[Exercise prompt]: All entries below must be given again exactly as they stand.

[Source records]:
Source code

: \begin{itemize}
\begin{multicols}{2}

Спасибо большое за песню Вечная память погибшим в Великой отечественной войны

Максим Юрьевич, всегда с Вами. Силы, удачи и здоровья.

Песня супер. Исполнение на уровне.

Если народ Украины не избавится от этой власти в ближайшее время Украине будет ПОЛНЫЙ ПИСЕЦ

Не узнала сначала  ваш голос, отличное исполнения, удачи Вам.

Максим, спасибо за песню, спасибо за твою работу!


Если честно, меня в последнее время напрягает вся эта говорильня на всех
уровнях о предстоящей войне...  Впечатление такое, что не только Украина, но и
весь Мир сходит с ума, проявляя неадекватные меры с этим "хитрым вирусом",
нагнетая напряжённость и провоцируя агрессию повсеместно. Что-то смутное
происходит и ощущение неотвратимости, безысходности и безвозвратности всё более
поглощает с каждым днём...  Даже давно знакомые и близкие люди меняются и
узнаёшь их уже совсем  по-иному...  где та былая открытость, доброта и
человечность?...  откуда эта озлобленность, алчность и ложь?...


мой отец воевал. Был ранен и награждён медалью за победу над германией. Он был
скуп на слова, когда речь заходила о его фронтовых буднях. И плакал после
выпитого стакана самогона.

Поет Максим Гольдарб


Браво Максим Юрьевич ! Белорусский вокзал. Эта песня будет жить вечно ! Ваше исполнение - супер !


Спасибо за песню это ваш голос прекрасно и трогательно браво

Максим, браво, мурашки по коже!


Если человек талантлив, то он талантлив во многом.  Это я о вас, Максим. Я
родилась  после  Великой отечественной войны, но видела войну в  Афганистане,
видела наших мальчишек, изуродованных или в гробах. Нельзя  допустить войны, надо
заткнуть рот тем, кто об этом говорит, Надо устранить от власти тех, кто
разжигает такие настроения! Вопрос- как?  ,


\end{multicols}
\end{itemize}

[Exercise output]:
Source code

: \begin{itemize}
\begin{multicols}{2}

Спасибо большое за песню Вечная память погибшим в Великой отечественной войны

Максим Юрьевич, всегда с Вами. Силы, удачи и здоровья.

Песня супер. Исполнение на уровне.

Если народ Украины не избавится от этой власти в ближайшее время Украине будет ПОЛНЫЙ ПИСЕЦ

Не узнала сначала  ваш голос, отличное исполнения, удачи Вам.

Максим, спасибо за песню, спасибо за твою работу!


Если честно, меня в последнее время напрягает вся эта говорильня на всех
уровнях о предстоящей войне...  Впечатление такое, что не только Украина, но и
весь Мир сходит с ума, проявляя неадекватные меры с этим "хитрым вирусом",
нагнетая напряжённость и провоцируя агрессию повсеместно. Что-то смутное
происходит и ощущение неотвратимости, безысходности и безвозвратности всё более
поглощает с каждым днём...  Даже давно знакомые и близкие люди меняются и
узнаёшь их уже совсем  по-иному...  где та былая открытость, доброта и
человечность?...  откуда эта озлобленность, алчность и ложь?...


мой отец воевал. Был ранен и награждён медалью за победу над германией. Он был
скуп на слова, когда речь заходила о его фронтовых буднях. И плакал после
выпитого стакана самогона.

Поет Максим Гольдарб


Браво Максим Юрьевич ! Белорусский вокзал. Эта песня будет жить вечно ! Ваше исполнение - супер !


Спасибо за песню это ваш голос прекрасно и трогательно браво

Максим, браво, мурашки по коже!


Если человек талантлив, то он талантлив во многом.  Это я о вас, Максим. Я
родилась  после  Великой отечественной войны, но видела войну в  Афганистане,
видела наших мальчишек, изуродованных или в гробах. Нельзя  допустить войны, надо
заткнуть рот тем, кто об этом говорит, Надо устранить от власти тех, кто
разжигает такие настроения! Вопрос- как?  ,


\end{multicols}
\end{itemize}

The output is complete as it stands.